What is business life insurance?
Many businesses take out insurance for their equipment and premises, but often do not consider the key people in the business. If you or another member of staff passed away or suffered from a critical illness, there may be practical problems and financial implications. If something happens to the staff or partners of your business, or you, business life insurance can provide financial support. It protects the people, profits, and future of your business.
Types of business life insurance
Key person insurance
This protects your business against losing a key person in the company – if one person became ill and was unable to work, or dies, the business may be badly affected because their important contribution would be lost. Business life insurance policies defines a key person as an owner or senior member of the company. For example, a sales or finance director or head of product development.
Premiums are decided by calculating how profitable the key person is for your business, as the person helps to create a profit which would be an issue if they could no longer work. As this insurance is paid for and owned by your business, the business would be the beneficiary in the case of the leading employee being unable to work. For some companies, a cash lump sum is paid to your business in the event of a claim. The money from the claim can go towards whatever the business chooses – recruiting new staff, covering a loss in profits or easing cash flow.
When there is no legal partnership agreement in place, the death of a business partner may lead to the partnership closing down. The proceeds fall into the estate and the family will usually receive this. For partnerships, a policy is taken out on an own-life basis and placed in trust for the other partners.
Relevant life cover
Relevant life cover is for small businesses with less than five employees. It can be a tax efficient way of offering death in service benefits. Death in service cover pays out a lump sum, of up to five times your salary, if you pass away while employed by your company. You must be on the payroll at the time of death to qualify for payment, and it ends if you leave a company. The cost depends on factors such as age, health and lifestyle.

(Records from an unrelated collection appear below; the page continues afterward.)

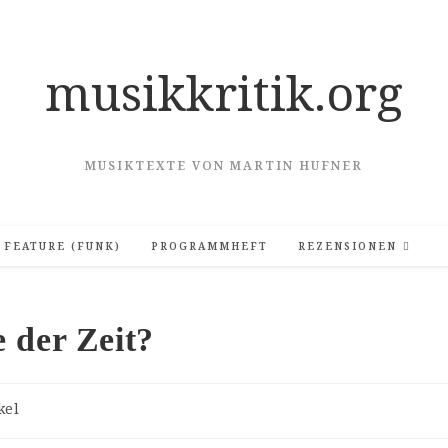
musikkritik.org
MUSIKTEXTE VON MARTIN HUFNER
FEATURE (FUNK)
PROGRAMMHEFT
REZENSIONEN
 der Zeit?
gs-
kel
rie:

It’s tax efficient because in some cases, it can be claimed as a business expense rather than ‘benefit-in-kind’, so there will be no income tax to pay. Also, the policy can be written ‘in trust’, which would protect you against inheritance tax payments. A claim can be made if the person named in the policy passes away or has a terminal illness. However, this type of cover must end when the person is 75, and critical illness cover
is not included.
Business protection insurance
This insurance can cover various types of debt, such as director’s loans to venture capital loans or overdrafts. The claim can be paid to a business instead of a family member. Policies can be taken out for employees and business owners with the amount of cover reflecting the amount of debt. Also, you can protect a business owner in the event of them passing away or becoming seriously ill, to provide a lump sum which covers your business loans and other debts. For partnerships, any policies that are set up would be placed in trust for the partners of the business.
With this policy, if a business partner or shareholder were to pass away, the remaining colleagues have the chance to buy up their proportion of the company. This is instead of the assets going to their dependants since what they want may not suit the business needs. The family may prefer to receive a lump sum, but you may not have the cash flow for this, meaning you must sell on the shares which could reduce your control of the business.
There are different options to choose from, such as Shareholder Protection, Partnership Protection and Limited Liability Protection. These options enable each shareholder or partner to take out a policy that reflects the value of their shares. A plan would then be made determining how those shares should be valued.
A way of making your workforce feel valued is through offering employee benefits – options such as critical illness cover and income protection which can attract the best people for the job. This is because it demonstrates that the business cares about looking after the staff. Employee benefits can help the people at your company, or their family, by providing them with money as payments or as a lump sum.